OK, this is NOT FOR EVERYONE. Here’s a movie that will either thrill or disgust you. Either way, you sure ain’t gonna be bored.
It’s William Friedkin Week at The Movie Gourmet, and we’re looking at three of the director’s more overlooked films. We’ve covered the neo-noir thriller To Live and to Die in L.A., and the psychological horror movie Bug. Today’s Friedkin classic is another neo-noir, that paragon of perversity, Killer Joe
In Killer Joe, Thomas Haden Church, Gina Gershon and Emile Hirsch play a white trash family with a get-rich-quick scheme. They give a hit man (Matthew McConaughey) the teen daughter (Juno Temple) as a deposit. They’re all as dumb as a bag of hammers, so what could go wrong?
Killer Joe was directed by William Friedkin (The French Connection, The Exorcist) and shot by cinematographer Caleb Deschanel (The Right Stuff, The Natural) in just 20 days. These guys know how to tell a story, and Killer Joe pops and crackles.

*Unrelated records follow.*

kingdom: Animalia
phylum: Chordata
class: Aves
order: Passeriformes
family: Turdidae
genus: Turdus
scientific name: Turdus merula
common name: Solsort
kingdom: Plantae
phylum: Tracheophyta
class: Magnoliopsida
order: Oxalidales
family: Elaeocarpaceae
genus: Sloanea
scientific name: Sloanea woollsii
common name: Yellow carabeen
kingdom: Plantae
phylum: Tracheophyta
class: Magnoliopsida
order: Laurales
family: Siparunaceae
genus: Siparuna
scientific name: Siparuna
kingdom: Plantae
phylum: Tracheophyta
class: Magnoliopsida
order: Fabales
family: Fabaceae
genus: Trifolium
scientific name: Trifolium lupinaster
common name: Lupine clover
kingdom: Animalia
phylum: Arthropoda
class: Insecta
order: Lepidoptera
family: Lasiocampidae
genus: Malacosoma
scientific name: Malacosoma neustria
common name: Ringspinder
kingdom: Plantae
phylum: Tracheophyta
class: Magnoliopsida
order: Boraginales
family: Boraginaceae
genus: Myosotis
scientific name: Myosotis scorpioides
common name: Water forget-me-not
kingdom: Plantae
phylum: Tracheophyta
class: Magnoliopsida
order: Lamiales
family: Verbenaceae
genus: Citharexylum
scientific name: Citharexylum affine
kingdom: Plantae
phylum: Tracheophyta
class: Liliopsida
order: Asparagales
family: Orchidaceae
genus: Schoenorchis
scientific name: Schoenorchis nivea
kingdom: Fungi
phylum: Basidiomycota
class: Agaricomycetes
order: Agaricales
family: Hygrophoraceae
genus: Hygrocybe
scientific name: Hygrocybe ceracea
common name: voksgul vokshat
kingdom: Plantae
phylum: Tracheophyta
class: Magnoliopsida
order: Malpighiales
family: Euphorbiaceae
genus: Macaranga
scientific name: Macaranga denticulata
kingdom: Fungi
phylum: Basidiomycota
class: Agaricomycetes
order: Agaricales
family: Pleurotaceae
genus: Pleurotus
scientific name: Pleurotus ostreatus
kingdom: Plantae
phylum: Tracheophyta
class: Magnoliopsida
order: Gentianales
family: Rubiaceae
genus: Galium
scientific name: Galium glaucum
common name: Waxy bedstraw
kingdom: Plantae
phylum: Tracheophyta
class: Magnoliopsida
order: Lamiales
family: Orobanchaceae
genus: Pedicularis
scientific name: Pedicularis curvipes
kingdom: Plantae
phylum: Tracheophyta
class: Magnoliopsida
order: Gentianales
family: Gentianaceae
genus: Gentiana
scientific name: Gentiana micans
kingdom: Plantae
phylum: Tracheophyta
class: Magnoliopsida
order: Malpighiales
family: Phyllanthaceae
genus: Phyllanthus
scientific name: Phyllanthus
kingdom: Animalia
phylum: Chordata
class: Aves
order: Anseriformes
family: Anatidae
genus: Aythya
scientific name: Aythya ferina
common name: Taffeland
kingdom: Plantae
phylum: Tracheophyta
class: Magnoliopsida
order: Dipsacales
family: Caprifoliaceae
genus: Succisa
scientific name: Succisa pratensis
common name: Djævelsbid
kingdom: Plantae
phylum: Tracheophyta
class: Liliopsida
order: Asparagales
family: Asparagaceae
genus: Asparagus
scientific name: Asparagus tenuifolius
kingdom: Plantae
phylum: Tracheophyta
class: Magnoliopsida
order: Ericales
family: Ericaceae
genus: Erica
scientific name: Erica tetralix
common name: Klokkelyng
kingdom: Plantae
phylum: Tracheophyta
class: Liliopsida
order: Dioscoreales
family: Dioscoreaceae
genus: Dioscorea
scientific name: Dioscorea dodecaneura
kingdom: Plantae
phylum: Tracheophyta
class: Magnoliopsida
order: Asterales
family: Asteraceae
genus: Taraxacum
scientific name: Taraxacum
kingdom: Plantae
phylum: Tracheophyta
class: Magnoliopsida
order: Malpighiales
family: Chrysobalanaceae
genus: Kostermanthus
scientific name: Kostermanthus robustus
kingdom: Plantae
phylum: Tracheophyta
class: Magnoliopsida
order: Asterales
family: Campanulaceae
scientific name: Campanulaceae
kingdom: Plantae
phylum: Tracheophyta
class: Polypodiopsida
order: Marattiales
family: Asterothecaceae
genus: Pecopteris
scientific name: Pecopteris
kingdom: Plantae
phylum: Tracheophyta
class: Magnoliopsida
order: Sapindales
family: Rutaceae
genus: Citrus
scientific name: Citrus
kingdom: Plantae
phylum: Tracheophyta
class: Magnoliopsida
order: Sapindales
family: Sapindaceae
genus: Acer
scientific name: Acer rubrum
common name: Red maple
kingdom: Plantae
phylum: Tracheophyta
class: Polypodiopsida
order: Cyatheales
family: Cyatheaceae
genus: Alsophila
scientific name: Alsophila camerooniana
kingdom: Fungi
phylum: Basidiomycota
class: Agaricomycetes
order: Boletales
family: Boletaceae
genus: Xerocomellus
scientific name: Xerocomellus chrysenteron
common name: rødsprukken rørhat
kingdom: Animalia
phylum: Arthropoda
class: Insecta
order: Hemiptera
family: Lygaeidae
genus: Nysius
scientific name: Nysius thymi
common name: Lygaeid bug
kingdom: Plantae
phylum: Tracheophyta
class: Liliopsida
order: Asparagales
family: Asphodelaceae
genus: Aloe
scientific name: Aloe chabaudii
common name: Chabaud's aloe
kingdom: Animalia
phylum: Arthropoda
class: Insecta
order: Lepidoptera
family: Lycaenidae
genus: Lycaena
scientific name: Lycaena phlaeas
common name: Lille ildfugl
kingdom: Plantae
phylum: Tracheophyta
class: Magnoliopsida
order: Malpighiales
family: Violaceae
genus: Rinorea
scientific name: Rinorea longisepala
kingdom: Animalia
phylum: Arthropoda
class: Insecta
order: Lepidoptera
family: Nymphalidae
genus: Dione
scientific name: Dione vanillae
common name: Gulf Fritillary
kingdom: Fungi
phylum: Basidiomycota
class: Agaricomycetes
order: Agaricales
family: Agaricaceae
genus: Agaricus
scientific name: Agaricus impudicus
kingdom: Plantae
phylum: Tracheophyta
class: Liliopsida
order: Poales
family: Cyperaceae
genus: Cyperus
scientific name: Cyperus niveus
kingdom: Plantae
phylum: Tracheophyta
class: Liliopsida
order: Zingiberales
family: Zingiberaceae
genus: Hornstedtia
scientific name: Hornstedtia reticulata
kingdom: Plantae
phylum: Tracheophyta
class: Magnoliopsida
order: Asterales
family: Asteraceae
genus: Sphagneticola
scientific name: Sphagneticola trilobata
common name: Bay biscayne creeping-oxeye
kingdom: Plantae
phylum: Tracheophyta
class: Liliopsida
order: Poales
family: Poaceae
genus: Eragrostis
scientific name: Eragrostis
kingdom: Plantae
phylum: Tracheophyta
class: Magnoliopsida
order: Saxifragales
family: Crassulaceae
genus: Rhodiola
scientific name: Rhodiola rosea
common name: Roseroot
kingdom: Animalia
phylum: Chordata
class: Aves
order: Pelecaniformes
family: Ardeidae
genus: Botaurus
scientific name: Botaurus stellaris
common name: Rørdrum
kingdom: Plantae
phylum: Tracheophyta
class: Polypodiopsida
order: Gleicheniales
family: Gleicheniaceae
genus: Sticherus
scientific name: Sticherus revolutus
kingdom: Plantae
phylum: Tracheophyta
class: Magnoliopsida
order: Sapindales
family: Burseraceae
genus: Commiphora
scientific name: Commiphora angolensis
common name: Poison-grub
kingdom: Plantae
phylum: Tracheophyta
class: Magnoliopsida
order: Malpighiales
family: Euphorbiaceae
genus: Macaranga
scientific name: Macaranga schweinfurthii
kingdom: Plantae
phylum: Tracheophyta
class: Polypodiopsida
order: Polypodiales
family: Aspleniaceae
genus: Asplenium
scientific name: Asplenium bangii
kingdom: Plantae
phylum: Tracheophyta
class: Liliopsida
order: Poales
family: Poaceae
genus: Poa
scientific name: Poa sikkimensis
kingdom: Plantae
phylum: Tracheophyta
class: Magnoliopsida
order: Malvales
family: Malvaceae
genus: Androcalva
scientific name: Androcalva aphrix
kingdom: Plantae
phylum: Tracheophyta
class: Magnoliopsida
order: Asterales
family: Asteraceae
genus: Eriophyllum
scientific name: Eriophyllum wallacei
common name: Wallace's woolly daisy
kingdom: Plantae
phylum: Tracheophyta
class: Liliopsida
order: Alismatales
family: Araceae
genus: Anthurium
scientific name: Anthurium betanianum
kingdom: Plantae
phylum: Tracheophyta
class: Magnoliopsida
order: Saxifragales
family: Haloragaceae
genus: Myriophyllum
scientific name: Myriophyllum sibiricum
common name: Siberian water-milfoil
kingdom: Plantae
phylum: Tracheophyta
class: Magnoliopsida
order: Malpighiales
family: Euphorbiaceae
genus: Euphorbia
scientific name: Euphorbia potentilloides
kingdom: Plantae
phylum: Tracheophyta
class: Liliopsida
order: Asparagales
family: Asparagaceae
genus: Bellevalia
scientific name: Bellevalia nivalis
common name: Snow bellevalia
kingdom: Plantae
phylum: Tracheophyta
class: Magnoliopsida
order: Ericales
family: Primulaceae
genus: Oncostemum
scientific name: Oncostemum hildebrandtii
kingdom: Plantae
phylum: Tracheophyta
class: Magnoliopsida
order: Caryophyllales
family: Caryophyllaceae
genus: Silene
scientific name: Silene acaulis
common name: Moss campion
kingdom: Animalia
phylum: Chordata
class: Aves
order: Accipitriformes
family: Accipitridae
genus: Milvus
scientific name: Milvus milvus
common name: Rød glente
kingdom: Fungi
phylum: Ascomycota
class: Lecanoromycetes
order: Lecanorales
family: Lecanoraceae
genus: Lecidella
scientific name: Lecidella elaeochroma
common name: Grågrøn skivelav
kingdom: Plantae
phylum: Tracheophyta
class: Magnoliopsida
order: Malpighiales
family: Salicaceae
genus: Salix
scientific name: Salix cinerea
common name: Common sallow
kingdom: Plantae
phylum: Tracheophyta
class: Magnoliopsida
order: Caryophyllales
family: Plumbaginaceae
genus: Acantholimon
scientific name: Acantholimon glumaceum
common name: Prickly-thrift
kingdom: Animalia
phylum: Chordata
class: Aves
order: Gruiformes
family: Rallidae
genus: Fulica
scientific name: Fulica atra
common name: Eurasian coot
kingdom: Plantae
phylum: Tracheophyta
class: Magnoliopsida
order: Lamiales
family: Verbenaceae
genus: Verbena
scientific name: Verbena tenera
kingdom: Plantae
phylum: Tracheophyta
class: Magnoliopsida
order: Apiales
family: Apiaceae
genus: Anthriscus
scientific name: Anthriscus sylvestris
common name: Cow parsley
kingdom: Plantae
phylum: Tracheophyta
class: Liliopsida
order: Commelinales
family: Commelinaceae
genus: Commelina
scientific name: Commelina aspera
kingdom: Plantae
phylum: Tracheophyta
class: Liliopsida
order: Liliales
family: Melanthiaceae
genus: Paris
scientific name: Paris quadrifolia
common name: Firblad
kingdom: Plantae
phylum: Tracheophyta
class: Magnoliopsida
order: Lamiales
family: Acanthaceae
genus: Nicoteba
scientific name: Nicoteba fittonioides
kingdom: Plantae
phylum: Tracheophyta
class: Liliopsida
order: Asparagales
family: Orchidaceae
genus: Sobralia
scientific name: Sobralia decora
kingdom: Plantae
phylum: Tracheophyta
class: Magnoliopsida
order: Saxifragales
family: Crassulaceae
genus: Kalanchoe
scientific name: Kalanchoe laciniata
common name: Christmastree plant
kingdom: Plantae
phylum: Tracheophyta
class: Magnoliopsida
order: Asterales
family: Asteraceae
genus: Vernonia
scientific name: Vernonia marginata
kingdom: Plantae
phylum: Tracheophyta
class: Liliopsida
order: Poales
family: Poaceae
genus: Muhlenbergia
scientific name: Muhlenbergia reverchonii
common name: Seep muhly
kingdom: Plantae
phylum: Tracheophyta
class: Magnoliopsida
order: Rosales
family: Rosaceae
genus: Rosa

Killer Joe is rated NC-17 for good reason and Friedkin accepts the rating without complaint. Indeed, Killer Joe has its share of Sam Peckinpah-style screen violence and an unsettling deflowering scene. But the piece de resistance is an over-the-top sadistic encounter between McConaughey and Gershon involving a chicken drumstick, at once disturbing and darkly hilarious. But Sam Fuller and Quentin Tarantino would have loved it, and so did I. Nevertheless, some viewers will feel like they need a shower after this movie.
The cast does a good job, but the picture really belongs to McConaughey and Temple. McConaughey was recalibrating his career a la Alec Baldwin – he had just started his move from playing pretty boys in the rom-coms to taking meatier, more interesting roles. He is both funny and menacing as Killer Joe (and I liked him in Bernie and Magic Mike, too). Killer Joe preceded his roles in Mud, The Dallas Buyers Club, True Detective and The Free State of Jones.
The movie slowly makes Juno Temple’s character more and more central, until she takes command of the denouement. Temple is always sexy (Kaboom and Dirty Girl), and here she is able to ratchet down her intelligence to play a very simple character, always exploited by others, who is finally empowered to take control.
I saw Killer Joe at a screening where Friedkin said that the screenwriter (famed playwright Tracy Letts) saw Juno Temple’s character as the receptacle for all feminine rage. Friedkin himself sees it as a Cinderella story – just one where Cinderella’s Prince Charming is a professional killer. That’s all pretty deep sledding to me – I see Killer Joe as a very dark and violent comedy – kinda like In Bruges with twisted sex.
Killer Joe is available to stream from Amazon, AppleTV, Vudu, YouTube, Google Play and Hulu.